The Governor disclosed this on Monday at the two-day South-West Zonal public hearing on the Review of Allocation formula by the Revenue Mobilization Allocation and Fiscal Commission (RMADC).
The Governor added that the increased formula would enable states handle their finances, as the present model only gives states 26.72%, while the FG takes 52.68%, citing that the model needs to be reviewed.
Governor Sanwo-Olu said, “Nigerian fiscal federalism should be adjusted to develop more expenditure responsibilities with appropriate revenue allocation to lower levels of government.
“So that federal government will focus on matters of national concern like security and defense, among others.
“The Lagos State Government proposed revenue allocation formula: Federal government: 34 per cent, State government 42 per cent, local government councils: 23 per cent and Lagos State (Special Status, 1 per cent).
“The solution is to diversify and strengthen the fiscal base of the state government.
“The need to reverse the age-long fiscal dominance by the federal government in order to re-establish a true federal system is strongly recommended.”
He added that Lagos State’s position requires for it to be granted the highest share of 42%, while the share of the local government be increased to 23% since both tiers of government are closer to the people, citing that “this will help in nurturing strong, transparent, efficient and independent fiscal institutions that will also help in nurturing strong transparent, efficient and independent fiscal institutions.”
“This will further ensure accountability and proactively address emerging fiscal challenge in the public sector.
“It is the position of Lagos State Government that State Governments should share 42 per cent of revenue accruing to the Federation Account,” he added.
He stated that in addition to the existing items on the concurrent legislative list, the Federal and State government should collectively share the responsibilities including; “Regulation of labour, mines and mineral, social security and statistical system (census, birth and death etc).
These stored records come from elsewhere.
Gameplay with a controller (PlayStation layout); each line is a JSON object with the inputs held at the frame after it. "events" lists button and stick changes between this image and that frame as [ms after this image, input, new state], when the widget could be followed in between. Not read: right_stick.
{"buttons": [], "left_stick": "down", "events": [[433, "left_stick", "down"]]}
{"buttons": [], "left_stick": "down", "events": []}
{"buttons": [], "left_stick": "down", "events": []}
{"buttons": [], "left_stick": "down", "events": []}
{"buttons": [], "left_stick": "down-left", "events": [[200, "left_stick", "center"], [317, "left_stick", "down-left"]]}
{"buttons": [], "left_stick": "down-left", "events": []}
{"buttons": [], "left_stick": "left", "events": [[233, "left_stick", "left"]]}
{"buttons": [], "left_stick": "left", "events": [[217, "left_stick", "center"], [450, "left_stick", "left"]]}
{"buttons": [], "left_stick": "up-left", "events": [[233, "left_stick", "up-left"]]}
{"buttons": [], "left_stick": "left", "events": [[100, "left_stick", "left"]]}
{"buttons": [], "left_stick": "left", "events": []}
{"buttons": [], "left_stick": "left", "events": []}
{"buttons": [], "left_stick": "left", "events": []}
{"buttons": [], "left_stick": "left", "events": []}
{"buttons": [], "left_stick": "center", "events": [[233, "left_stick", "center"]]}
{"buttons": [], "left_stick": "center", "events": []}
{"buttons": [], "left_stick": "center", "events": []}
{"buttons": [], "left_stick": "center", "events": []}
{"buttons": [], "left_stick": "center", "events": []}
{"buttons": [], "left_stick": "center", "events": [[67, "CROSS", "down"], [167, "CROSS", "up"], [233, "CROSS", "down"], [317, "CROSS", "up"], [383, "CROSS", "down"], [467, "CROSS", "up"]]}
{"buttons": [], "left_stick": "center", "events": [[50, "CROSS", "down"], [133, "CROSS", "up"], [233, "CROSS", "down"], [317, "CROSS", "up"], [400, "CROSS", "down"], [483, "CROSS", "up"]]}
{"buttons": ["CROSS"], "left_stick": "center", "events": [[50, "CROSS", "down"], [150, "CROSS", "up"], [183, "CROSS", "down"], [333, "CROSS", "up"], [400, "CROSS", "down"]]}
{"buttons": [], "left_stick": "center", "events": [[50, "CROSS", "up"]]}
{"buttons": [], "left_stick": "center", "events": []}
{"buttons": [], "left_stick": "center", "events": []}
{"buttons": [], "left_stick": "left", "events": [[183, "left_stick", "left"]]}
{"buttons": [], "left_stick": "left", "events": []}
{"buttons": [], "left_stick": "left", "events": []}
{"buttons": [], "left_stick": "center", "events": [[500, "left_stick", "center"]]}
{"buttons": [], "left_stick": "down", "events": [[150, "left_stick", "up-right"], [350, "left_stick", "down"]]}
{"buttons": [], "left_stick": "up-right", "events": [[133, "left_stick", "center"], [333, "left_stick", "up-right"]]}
Guidelines and basis for minimum education, business registration, price control, national parks, fishing and fisheries.”
He also urged that the Derivation and Ecological fund should be de-centralised such that each federation unit will have access to its own reserve whenever the needs arise.
“In other words, the 1% allocated to the Federal Government in respect of the Derivation and Ecological Fund should be deducted from the Federal Government’s share of Derivation and Ecological Fund will now stand at 1.72%.
“The proportion allocated to Stabilization Fund should be increased from 0.5 to 1%. This amount should be deducted from the percentage hitherto allocated to special fund on the development of natural resources,” he said.
He added that the FG’s focus should be solely on defence, external affairs, international trade, currency and banking, exchange control and federal trunk roads, as it reviews its share to 34%.